例えば「誰々のような演奏ができるようになりたい」を「誰々のモノマネができるようになりたい」と置き換えてみるとどうでしょう?モノマネできるようになる事が目標、というのでは少々寂しく感じませんか?

ジャズ=即興音楽

ジャズアドリブ

もしも、金髪で青い目のアメリカ人が、演歌の大御所、北島三郎さんの歌を、本人とそっくりに歌うのを目にしたら、我々日本人はどう思うでしょう?驚きや賞賛の気持ちも出てくるでしょうが、それ以上に滑稽さを感じることでしょう。

 

私、鈴木学自身、日本人がジャズを演奏する意味って何だろう?、ただ黒人奏者のモノマネをしていても仕方が無いのでは?と悩んでいた時期がありました。そんな時、某白人ジャズ奏者の言葉、

 

ジャズは黒人音楽ではなく、即興音楽と考えるべきである

 

を知って救われました。 ジャ ズを黒人奏者特有の表現で演奏する音楽と捉えると、アメリカ黒人による民族音楽ということになります。しかし、即興的であることを目指す音楽だと考えれ ば、クラシックのようなグローバルな音楽になります。
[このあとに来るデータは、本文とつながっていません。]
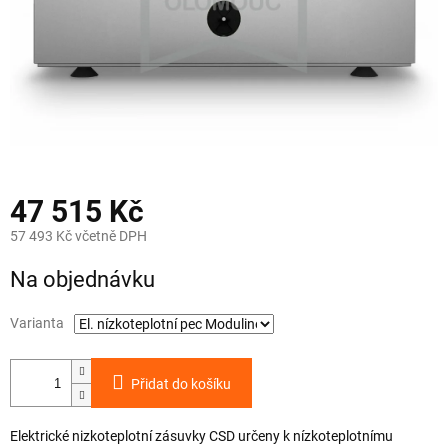
47 515 Kč
57 493 Kč včetně DPH
Měrná
Na objednávku
cena:
Varianta
Přidat do košíku
Elektrické nizkoteplotní zásuvky CSD určeny k nízkoteplotnímu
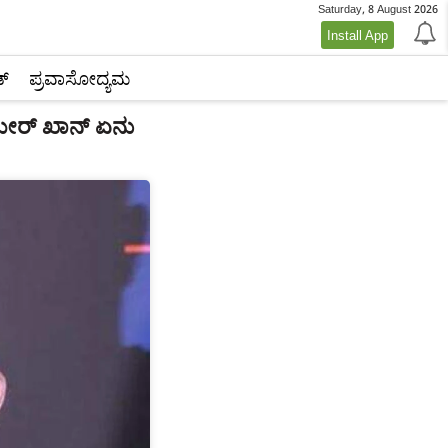
Saturday, 8 August 2026
Install App
್‌
ಪ್ರವಾಸೋದ್ಯಮ
ಅಮೀರ್ ಖಾನ್ ಏನು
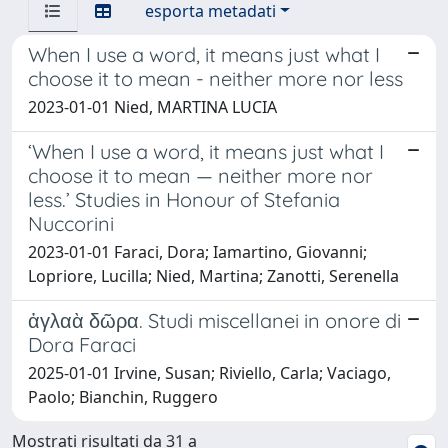
esporta metadati
When I use a word, it means just what I
choose it to mean - neither more nor less
2023-01-01 Nied, MARTINA LUCIA
‘When I use a word, it means just what I
choose it to mean — neither more nor
less.’ Studies in Honour of Stefania
Nuccorini
2023-01-01 Faraci, Dora; Iamartino, Giovanni;
Lopriore, Lucilla; Nied, Martina; Zanotti, Serenella
ἀγλαὰ δῶρα. Studi miscellanei in onore di
Dora Faraci
2025-01-01 Irvine, Susan; Riviello, Carla; Vaciago,
Paolo; Bianchin, Ruggero
Mostrati risultati da 31 a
日本人らしいジャズ、さらに自分らしいジャズというのも、アリになるのです。

 

とある米国人が、日本人の若い女性ジャズ歌手の歌を聞いて、「何故、彼女は年老いた黒人歌手のように歌うのか?」と訝(いぶか)しがっていたという話を耳にした ことがあります。若い人は若い人らしく、日本人は日本人らしく、その人らしく、ジャズを演奏するべきだと、米国人は思うのですね!

 

誰々のように、ジャズっぽく、黒人奏者のようにジャズを演奏する必要はありません。世界中に誰一人として姿かたち、声、思考が全く同一の人間は存在しないのですから、あなたはあなたらしく、自分なりのジャズ、ジャズアドリブ演奏をすれば良いのです!

 

(現代アメリカのジャズシーンでは、黒人プレーヤーと白人プレイヤーの演奏表現の違いがほとんど無くなってきています。パッと聴いた分にはほとんど区別が付きません。それは、両者とも主にジャズ理論に依った演奏を目指しているからだと思われますが、コレが良い事なのか、悪い事なのか・・??)

自分なりのジャズ・アドリブを!

ジャ ズっぽくなくてもいい、黒人奏者の演奏っぽくなくてもいい、自分なりのジャズ・アドリブでいい、このように考えると、前回のブログの結論『演奏した事も聞いたこと も無いフレーズで演奏』するという心構えでアドリブに臨む事が、俄然大きな意味を持ってきます。そして、上記の言葉『ジャズは黒人音楽ではなく、即興音楽と 考えるべきである』という定義にもかなう、正しい演奏姿勢と言えます。

 

そして何より、これは私、鈴木学が、ここまで数多くのサックスの生徒さんとのレッスンで得た実感ですが、その場で本当に即興的にクリエイトされた演奏はとても美しいのです。これについて、上手下手、サックス等楽器の経験年数等は全く関係ありません。一人の人間の、その瞬間の感性が素直に音に現れた演奏は本当に美しいのです。 皆さん、是非堂々とその時の自分なりの演奏を聞かせてください。それが最高の演奏、ジャズなのですから!